ASG
IBM
Zystems
Cressida
Icon
Netflexity
 
  MQSeries.net
Search  Search       Tech Exchange      Education      Certifications      Library      Info Center      SupportPacs      LinkedIn  Search  Search                                                                   FAQ  FAQ   Usergroups  Usergroups
 
Register  ::  Log in Log in to check your private messages
 
RSS Feed - WebSphere MQ Support RSS Feed - Message Broker Support

MQSeries.net Forum Index » Clustering » Switch QM between nominal / rescue

Post new topic  Reply to topic Goto page 1, 2, 3  Next
 Switch QM between nominal / rescue « View previous topic :: View next topic » 
Author Message
Bad
PostPosted: Tue Jun 15, 2021 7:44 am    Post subject: Switch QM between nominal / rescue Reply with quote

Novice

Joined: 15 Jun 2021
Posts: 14

Hello ,

I would like your opinion on a current problem:

Following an incident on a server (full fs) and incident resolved the switching time of a QM from a nominal server to its rescue and increased from 5 min to 1 hour. Do you have any idea of ​​the parameters to check?

Thank you
Back to top
View user's profile Send private message
hughson
PostPosted: Tue Jun 15, 2021 3:03 pm    Post subject: Reply with quote

Padawan

Joined: 09 May 2013
Posts: 1914
Location: Bay of Plenty, New Zealand

By rescue server, do you mean you failed over the queue manager?

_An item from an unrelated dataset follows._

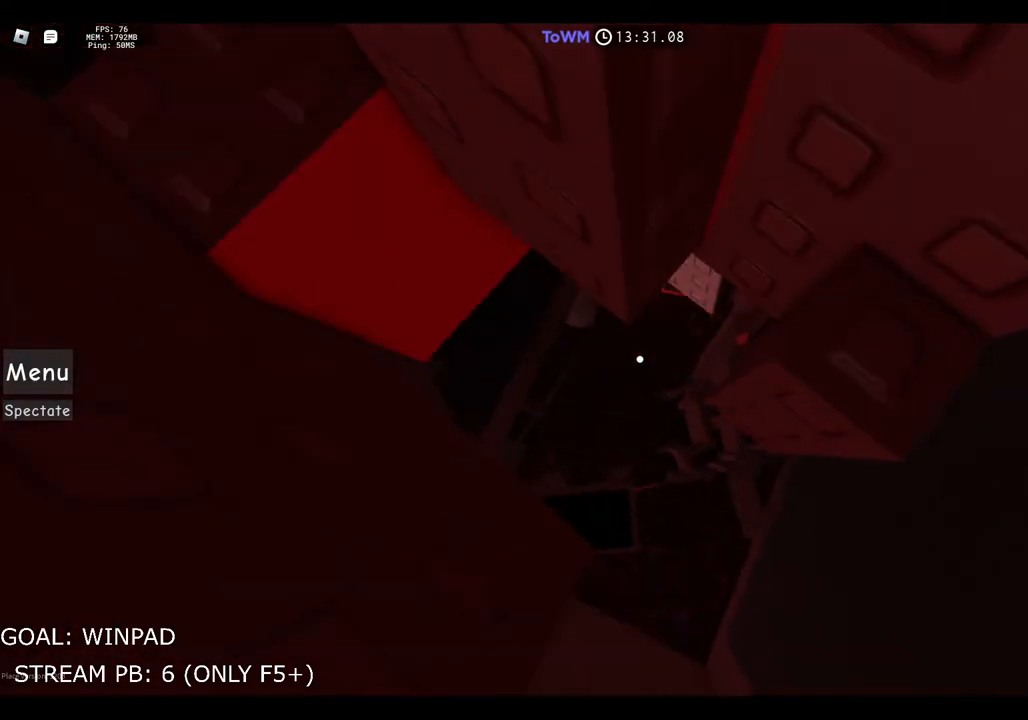
{"keys": ["w"], "events": [[50, "w", "down"], [167, "d", "up"], [217, "w", "up"], [350, "w", "down"]]}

You say something increased from 5 minutes to 1 hour. Could you tell us what that was?

You are asking for some parameters to check, but I don't think you have told us enough for us to understand the problem you are suffering yet. Until we know that, we are unlikely to be able to provide advice.

Cheers,
Morag
_________________
Morag Hughson @MoragHughson
IBM MQ Technical Education Specialist
Get your IBM MQ training here!
MQGem Software
Back to top
View user's profile Send private message Visit poster's website
Bad
PostPosted: Wed Jun 16, 2021 1:13 am    Post subject: Reply with quote

Novice

Joined: 15 Jun 2021
Posts: 14

Hello

Sorry for the little explanation, and thank you for your feedback

I have 2 server

server 1 -> 2QM
QM A (running)
QM BS (running as standby)

server 2 -> 2QM
QM AS (running as standby)
QM B (running)

When I do my endmqm -s on the QMA of server 1 to switch to the QM AS its backup on server 2, this operation which following the incident now takes 1 hour. (before incident 5 min)

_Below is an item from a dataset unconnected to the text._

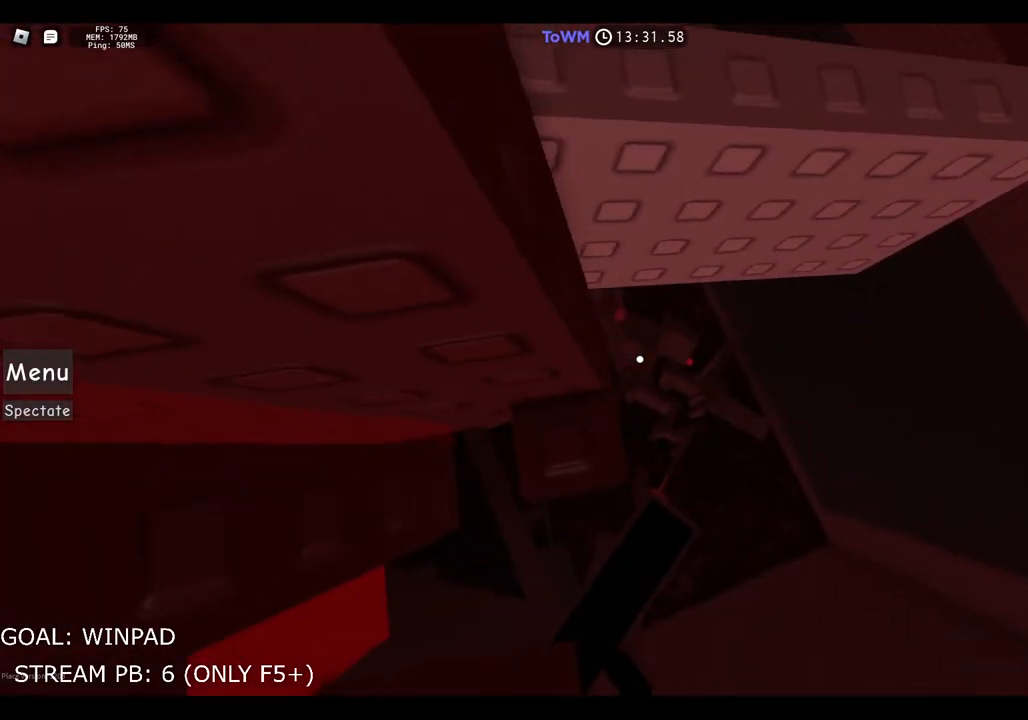
{"keys": [], "events": [[17, "w", "up"], [100, "w", "down"], [217, "w", "up"], [284, "w", "down"], [384, "w", "up"]]}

Hoping that this is a little clearer

cordially
Back to top
View user's profile Send private message
hughson
PostPosted: Wed Jun 16, 2021 4:07 am    Post subject: Reply with quote

Padawan

Joined: 09 May 2013
Posts: 1914
Location: Bay of Plenty, New Zealand

Just to confirm I am understanding your issue. Am I correct that when you have a full file system, you are seeing it take 1 hour to end your queue manager and fail over to the standby machine?

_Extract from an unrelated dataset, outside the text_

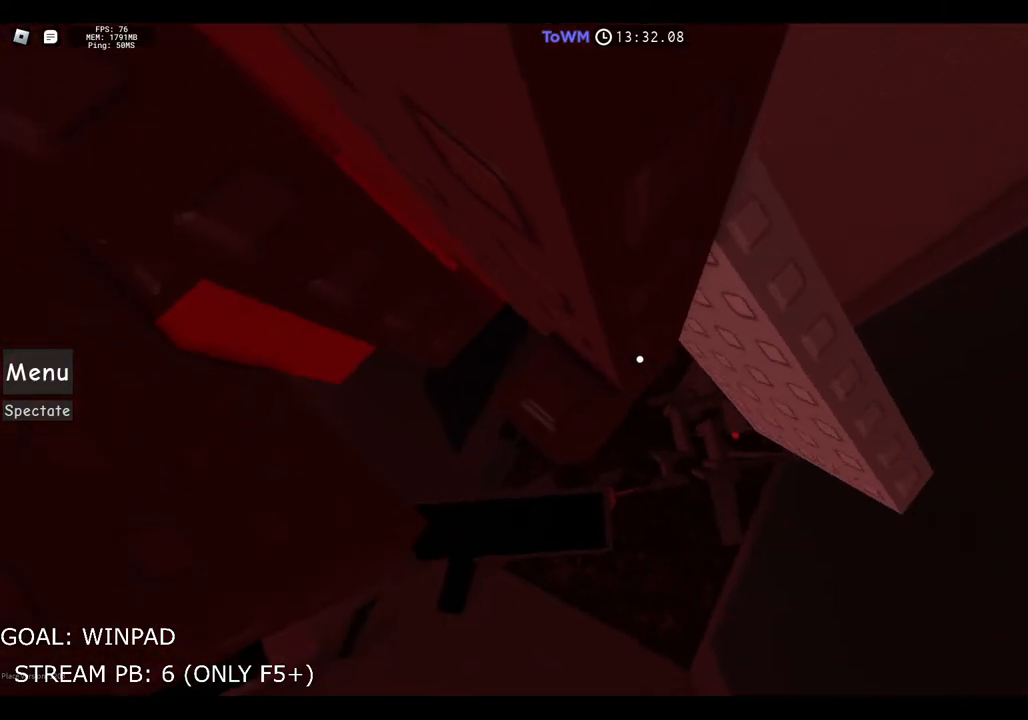
{"keys": [], "events": [[117, "w", "down"], [167, "w", "up"]]}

You also say that before the incident it takes 5 minutes. I assume you mean that if there is no issue then endmqm -s takes 5 minutes.

Cheers,
Morag
_________________
Morag Hughson @MoragHughson
IBM MQ Technical Education Specialist
Get your IBM MQ training here!
MQGem Software
Back to top
View user's profile Send private message Visit poster's website
exerk
PostPosted: Wed Jun 16, 2021 12:23 pm    Post subject: Reply with quote

Jedi Council

Joined: 02 Nov 2006
Posts: 6339

And another question - which file system was full?
_________________
It's puzzling, I don't think I've ever seen anything quite like this before...and it's hard to soar like an eagle when you're surrounded by turkeys.
Back to top
View user's profile Send private message
Bad
PostPosted: Wed Jun 16, 2021 12:25 pm    Post subject: Reply with quote

Novice

Joined: 15 Jun 2021
Posts: 14

Hello

thanks for your return


We had an incident on the server 3 months ago (fs full) we solved it
Before this incident an endmqm -s took 5 min to switch the server QM

After the incident (no more fs full) everything is ok we see that the endmqm -s takes about 1 hour or more and I would like the endmqm -s to return to 5 min to switch.

cordially
Back to top
View user's profile Send private message
exerk
PostPosted: Wed Jun 16, 2021 12:27 pm    Post subject: Reply with quote

Jedi Council

Joined: 02 Nov 2006
Posts: 6339

Bad wrote:
Hello

thanks for your return


We had an incident on the server 3 months ago (fs full) we solved it
Before this incident an endmqm -s took 5 min to switch the server QM

After the incident (no more fs full) everything is ok we see that the endmqm -s takes about 1 hour or more and I would like the endmqm -s to return to 5 min to switch.

cordially

Again, cordially, which file system was full? Is the queue manager in a queue manager cluster, because if not I'll move this thread to a more appropriate forum.
_________________
It's puzzling, I don't think I've ever seen anything quite like this before...and it's hard to soar like an eagle when you're surrounded by turkeys.
Back to top
View user's profile Send private message
Bad
PostPosted: Wed Jun 16, 2021 12:30 pm    Post subject: Reply with quote

Novice

Joined: 15 Jun 2021
Posts: 14

exerk wrote:
And another question - which file system was full?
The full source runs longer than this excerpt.